-- PROVIDED DATA follows --

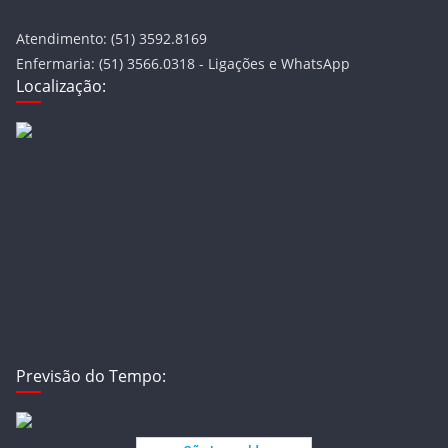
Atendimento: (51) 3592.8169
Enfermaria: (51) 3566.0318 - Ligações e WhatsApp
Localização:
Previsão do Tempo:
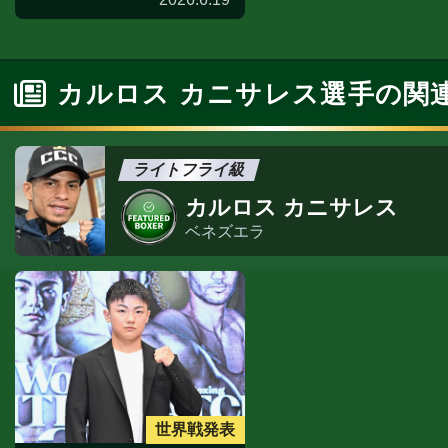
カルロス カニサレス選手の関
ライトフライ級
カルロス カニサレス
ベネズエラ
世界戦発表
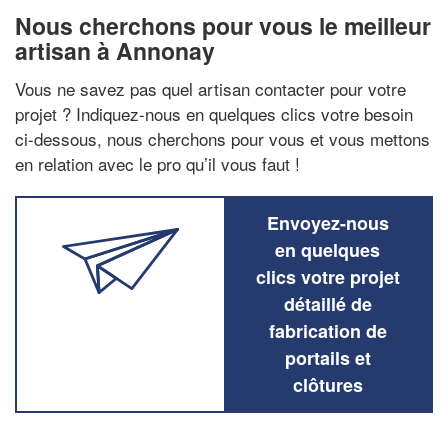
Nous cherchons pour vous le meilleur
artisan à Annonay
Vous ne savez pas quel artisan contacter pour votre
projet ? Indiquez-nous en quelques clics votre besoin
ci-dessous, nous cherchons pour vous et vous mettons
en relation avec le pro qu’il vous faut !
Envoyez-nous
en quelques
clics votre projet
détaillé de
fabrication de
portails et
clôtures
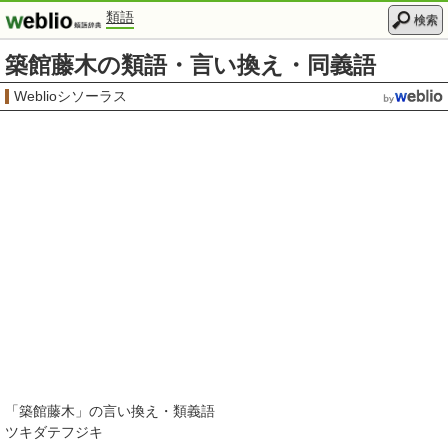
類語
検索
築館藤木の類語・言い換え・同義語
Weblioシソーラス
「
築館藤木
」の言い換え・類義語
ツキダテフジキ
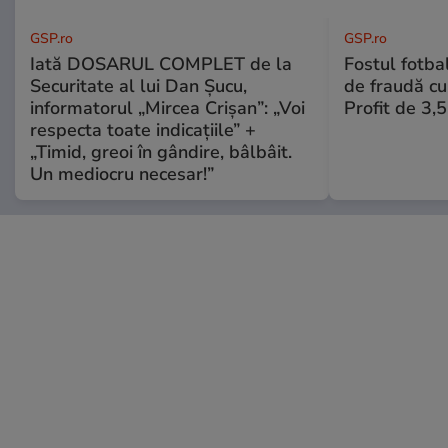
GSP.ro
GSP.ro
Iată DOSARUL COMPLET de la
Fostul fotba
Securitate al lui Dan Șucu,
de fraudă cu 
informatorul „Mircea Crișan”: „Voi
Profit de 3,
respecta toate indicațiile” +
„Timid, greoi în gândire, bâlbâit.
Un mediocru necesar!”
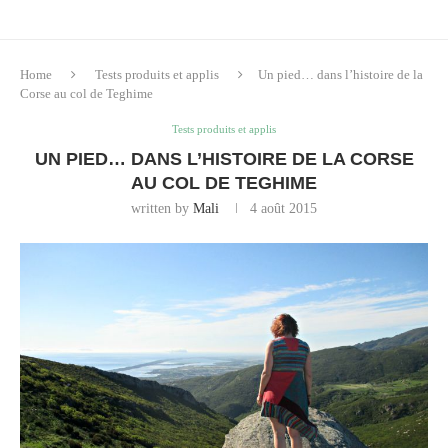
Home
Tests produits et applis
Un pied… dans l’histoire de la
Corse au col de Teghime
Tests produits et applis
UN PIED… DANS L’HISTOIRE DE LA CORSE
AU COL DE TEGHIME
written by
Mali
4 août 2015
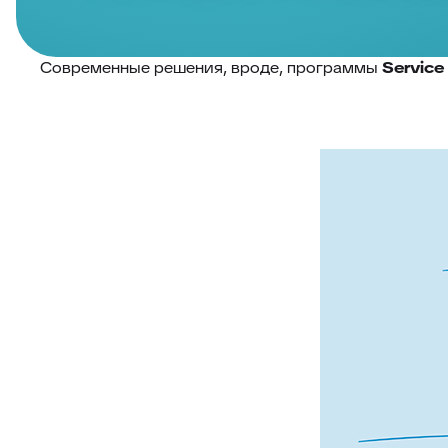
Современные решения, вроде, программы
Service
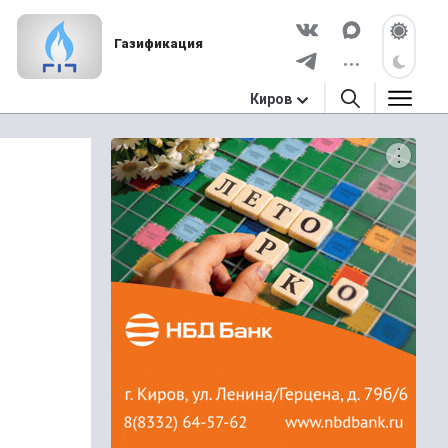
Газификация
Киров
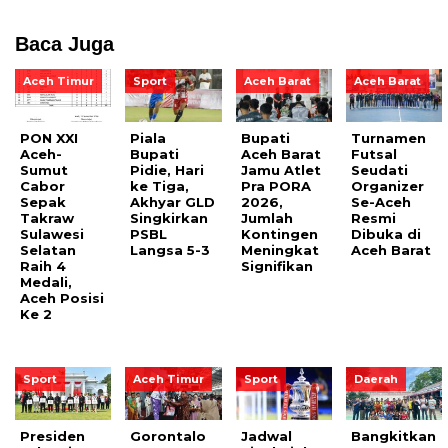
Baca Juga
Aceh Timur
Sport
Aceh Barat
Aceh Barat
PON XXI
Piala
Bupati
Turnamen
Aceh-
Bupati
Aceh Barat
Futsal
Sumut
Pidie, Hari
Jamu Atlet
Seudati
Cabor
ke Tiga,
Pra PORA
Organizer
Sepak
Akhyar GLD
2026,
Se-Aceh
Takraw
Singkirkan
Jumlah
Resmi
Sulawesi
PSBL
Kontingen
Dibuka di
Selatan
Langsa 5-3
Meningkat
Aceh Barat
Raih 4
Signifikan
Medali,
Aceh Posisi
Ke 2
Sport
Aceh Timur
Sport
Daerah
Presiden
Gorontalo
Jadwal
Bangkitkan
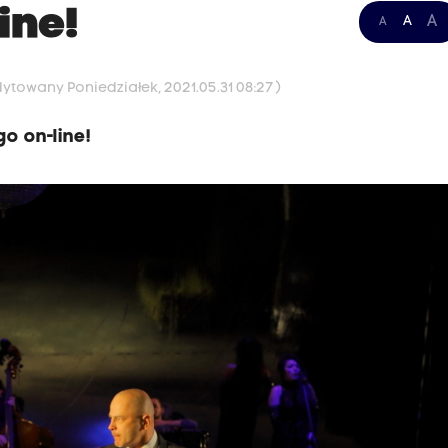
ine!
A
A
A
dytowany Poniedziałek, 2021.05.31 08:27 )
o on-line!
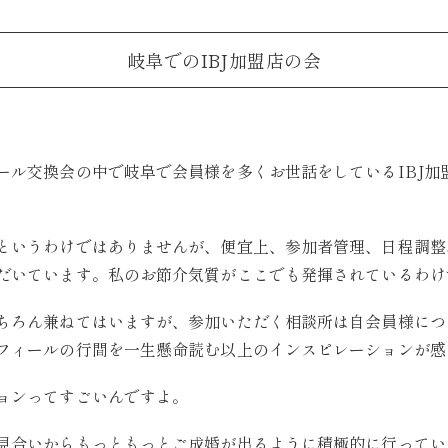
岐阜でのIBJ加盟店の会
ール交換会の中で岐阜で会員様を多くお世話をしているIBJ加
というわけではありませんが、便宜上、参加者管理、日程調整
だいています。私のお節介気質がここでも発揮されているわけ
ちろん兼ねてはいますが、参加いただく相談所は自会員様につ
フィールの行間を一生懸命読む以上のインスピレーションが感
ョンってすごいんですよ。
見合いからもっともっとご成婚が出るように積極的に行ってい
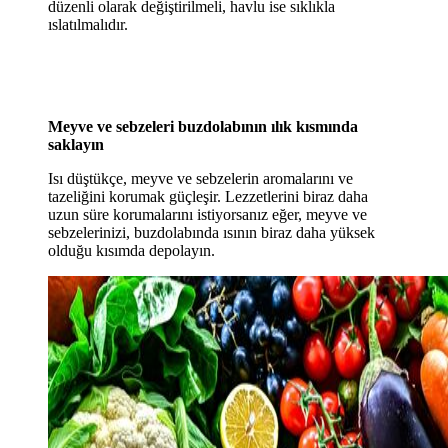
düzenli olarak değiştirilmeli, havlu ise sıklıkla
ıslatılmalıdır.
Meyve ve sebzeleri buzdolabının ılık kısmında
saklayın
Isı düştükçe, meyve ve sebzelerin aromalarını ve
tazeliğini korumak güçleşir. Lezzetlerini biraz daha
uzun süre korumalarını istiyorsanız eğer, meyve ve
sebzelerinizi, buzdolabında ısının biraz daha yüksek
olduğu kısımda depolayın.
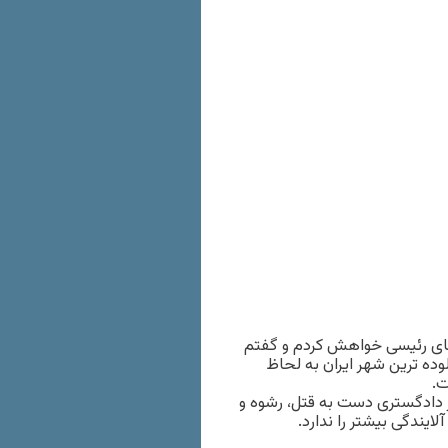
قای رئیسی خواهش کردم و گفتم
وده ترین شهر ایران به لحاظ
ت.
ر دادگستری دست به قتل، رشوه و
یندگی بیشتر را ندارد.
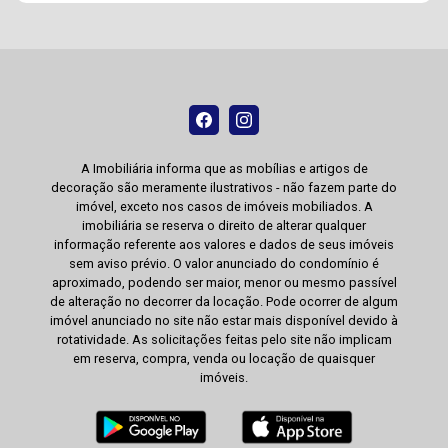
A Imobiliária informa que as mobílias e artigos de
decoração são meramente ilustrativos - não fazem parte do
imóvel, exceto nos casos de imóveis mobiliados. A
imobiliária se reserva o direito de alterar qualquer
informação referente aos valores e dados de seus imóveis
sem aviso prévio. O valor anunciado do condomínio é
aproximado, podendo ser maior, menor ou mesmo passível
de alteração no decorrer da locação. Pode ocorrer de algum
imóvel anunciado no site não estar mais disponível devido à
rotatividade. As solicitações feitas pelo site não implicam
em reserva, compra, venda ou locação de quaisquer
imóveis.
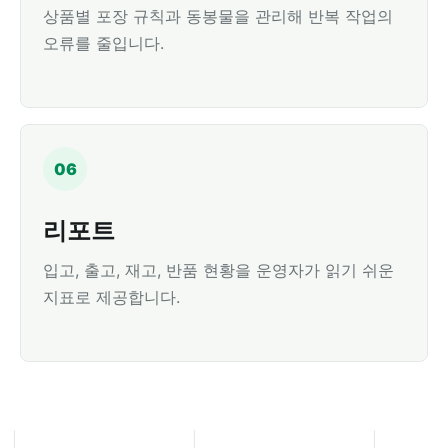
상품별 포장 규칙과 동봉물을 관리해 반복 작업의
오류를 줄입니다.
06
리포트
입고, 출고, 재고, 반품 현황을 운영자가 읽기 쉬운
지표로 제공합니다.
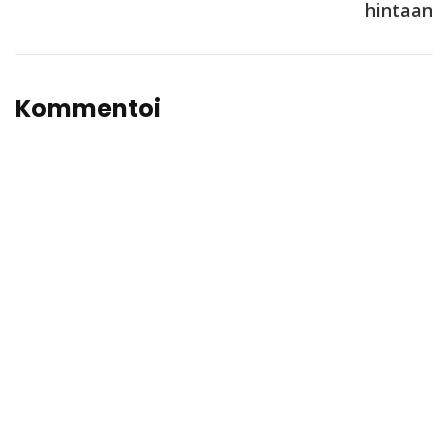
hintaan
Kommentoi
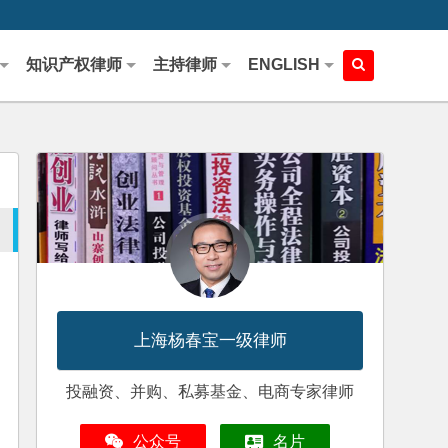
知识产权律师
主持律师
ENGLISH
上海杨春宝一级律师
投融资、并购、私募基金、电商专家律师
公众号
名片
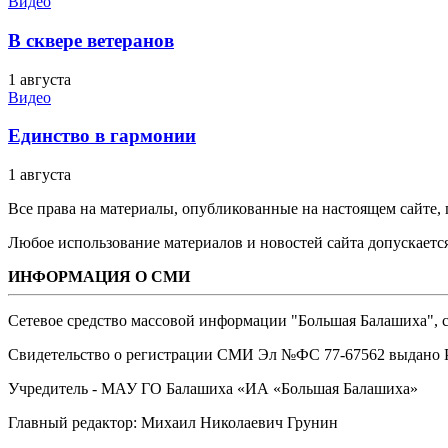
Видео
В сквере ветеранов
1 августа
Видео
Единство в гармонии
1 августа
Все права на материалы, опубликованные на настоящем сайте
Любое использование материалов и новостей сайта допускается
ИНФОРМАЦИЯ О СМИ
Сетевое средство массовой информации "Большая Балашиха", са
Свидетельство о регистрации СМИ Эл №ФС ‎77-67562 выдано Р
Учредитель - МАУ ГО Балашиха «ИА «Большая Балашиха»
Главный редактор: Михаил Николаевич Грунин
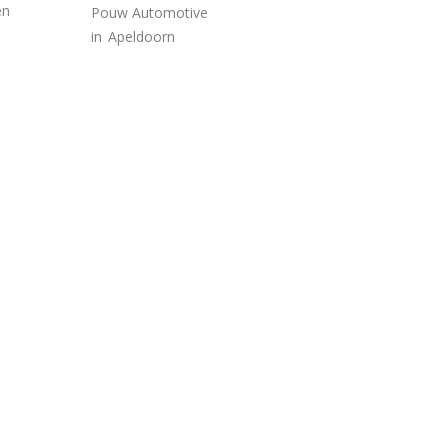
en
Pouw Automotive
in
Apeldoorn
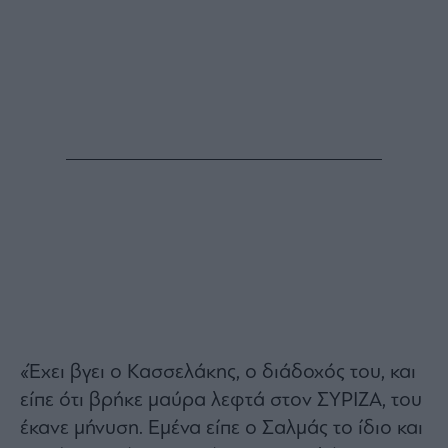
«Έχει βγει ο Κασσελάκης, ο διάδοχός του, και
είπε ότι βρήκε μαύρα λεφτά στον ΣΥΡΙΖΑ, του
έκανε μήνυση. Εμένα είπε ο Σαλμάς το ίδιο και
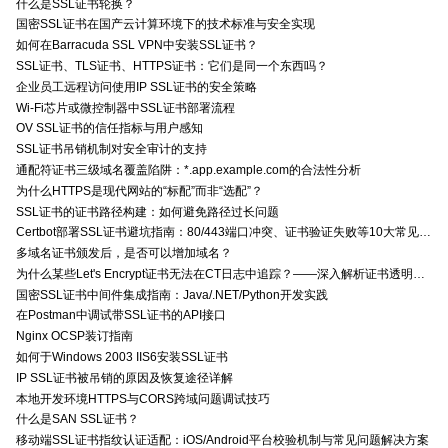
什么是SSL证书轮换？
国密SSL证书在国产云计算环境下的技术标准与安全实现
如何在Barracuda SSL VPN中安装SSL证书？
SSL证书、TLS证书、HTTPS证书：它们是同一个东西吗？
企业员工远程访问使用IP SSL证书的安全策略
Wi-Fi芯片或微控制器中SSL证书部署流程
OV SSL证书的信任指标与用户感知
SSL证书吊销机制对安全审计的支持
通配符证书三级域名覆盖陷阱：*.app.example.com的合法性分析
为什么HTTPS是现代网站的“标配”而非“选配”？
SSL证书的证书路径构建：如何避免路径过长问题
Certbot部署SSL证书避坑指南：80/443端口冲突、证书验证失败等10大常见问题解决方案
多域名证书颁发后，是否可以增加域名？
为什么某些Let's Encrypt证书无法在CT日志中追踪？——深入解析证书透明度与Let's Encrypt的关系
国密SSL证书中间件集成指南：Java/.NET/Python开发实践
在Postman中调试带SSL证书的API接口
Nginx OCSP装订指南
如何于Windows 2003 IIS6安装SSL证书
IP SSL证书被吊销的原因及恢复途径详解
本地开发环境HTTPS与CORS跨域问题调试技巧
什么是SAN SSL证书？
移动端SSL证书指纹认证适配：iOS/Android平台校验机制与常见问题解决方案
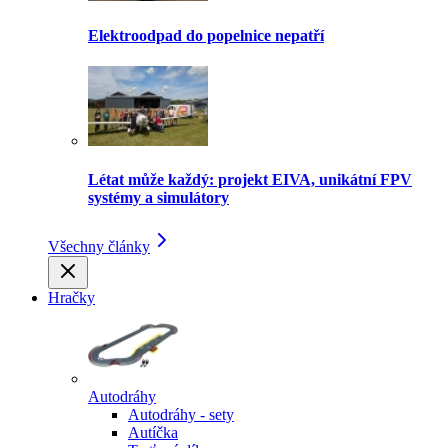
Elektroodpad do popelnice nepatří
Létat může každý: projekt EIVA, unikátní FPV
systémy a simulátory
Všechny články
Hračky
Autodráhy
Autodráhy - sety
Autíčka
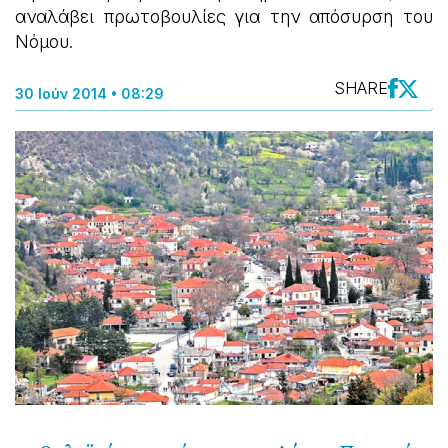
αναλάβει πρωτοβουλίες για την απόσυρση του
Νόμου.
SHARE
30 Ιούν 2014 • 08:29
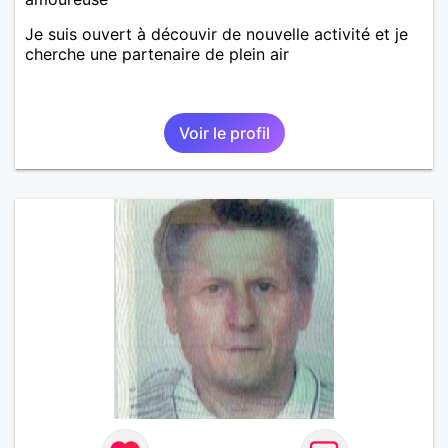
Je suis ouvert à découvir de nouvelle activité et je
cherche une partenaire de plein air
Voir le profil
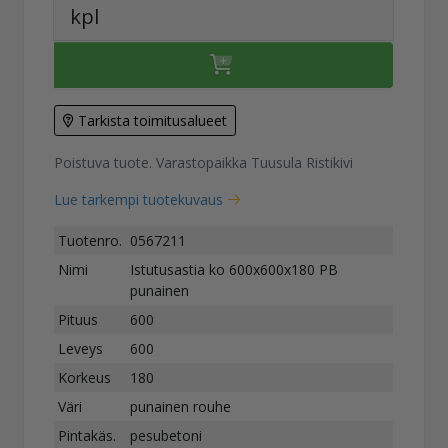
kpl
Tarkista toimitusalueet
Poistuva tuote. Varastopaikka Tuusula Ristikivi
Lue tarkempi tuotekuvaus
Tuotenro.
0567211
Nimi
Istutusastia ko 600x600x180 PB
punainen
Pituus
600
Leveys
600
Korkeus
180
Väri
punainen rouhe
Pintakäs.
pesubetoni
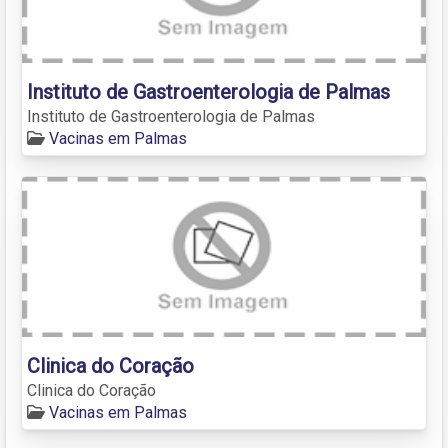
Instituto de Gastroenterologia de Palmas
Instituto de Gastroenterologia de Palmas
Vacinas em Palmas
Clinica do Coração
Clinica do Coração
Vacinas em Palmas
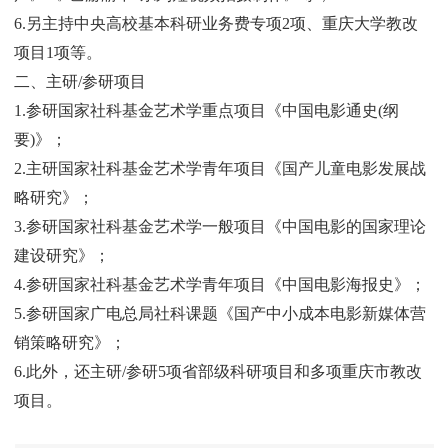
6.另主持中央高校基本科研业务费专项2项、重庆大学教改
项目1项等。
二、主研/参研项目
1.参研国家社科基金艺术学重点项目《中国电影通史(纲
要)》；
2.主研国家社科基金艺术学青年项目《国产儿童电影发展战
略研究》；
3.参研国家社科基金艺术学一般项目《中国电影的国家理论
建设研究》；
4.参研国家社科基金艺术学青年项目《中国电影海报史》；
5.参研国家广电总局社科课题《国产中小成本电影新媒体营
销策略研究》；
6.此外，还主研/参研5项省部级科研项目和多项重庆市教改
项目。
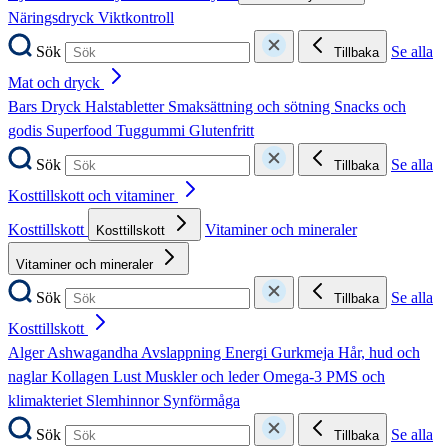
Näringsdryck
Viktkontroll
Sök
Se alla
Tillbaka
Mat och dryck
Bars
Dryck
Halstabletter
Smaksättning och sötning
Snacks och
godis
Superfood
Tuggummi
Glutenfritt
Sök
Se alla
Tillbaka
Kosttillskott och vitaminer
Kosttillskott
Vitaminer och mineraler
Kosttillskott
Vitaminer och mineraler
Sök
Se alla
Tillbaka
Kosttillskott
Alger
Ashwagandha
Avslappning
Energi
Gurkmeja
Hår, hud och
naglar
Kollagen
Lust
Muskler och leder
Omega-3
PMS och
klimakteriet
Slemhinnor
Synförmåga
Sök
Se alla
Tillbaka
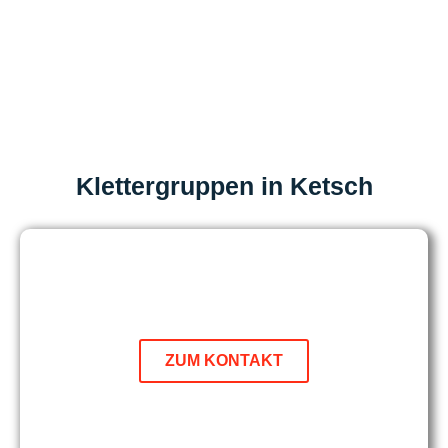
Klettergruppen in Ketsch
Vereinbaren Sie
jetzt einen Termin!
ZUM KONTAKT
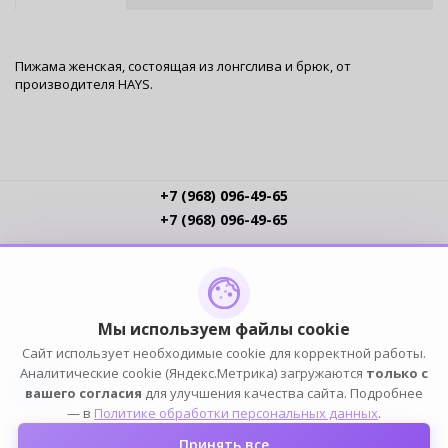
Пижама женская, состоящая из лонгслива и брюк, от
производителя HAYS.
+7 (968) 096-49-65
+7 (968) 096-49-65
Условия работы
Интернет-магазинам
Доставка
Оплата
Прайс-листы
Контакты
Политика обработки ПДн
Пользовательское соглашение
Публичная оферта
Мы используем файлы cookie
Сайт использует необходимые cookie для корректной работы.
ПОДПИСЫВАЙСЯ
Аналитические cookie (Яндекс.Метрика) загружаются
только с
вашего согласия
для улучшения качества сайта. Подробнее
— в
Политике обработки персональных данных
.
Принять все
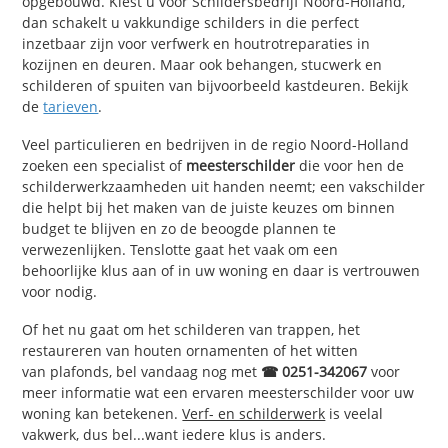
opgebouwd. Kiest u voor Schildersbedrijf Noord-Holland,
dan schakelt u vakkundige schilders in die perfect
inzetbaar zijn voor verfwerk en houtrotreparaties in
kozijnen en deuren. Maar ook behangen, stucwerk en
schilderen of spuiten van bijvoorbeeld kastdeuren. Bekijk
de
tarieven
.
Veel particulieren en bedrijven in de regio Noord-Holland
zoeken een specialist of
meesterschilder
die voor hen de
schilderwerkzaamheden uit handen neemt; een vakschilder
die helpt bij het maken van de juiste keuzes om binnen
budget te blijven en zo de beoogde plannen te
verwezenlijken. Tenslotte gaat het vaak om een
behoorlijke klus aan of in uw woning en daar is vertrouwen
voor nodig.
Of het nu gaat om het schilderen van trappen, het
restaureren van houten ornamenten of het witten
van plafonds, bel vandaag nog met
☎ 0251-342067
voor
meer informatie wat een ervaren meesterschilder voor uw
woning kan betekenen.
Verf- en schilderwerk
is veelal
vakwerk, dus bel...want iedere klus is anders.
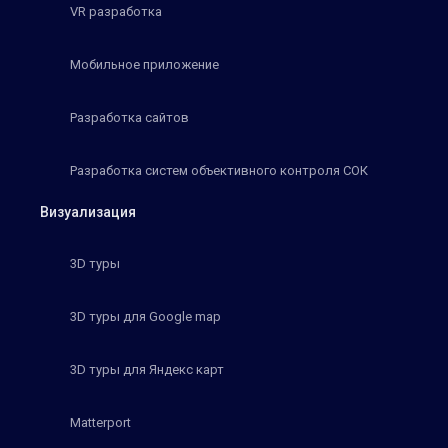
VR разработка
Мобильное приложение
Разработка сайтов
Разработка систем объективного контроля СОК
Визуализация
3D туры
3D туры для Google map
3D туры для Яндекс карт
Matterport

-- PROVIDED DATA concluded --

ACTION ITEM —
Whenever a line above contains "site", copy that line.

EXPECTED OUTPUT —
imóvel anunciado no site não estar mais disponível devido à
rotatividade. As solicitações feitas pelo site não implicam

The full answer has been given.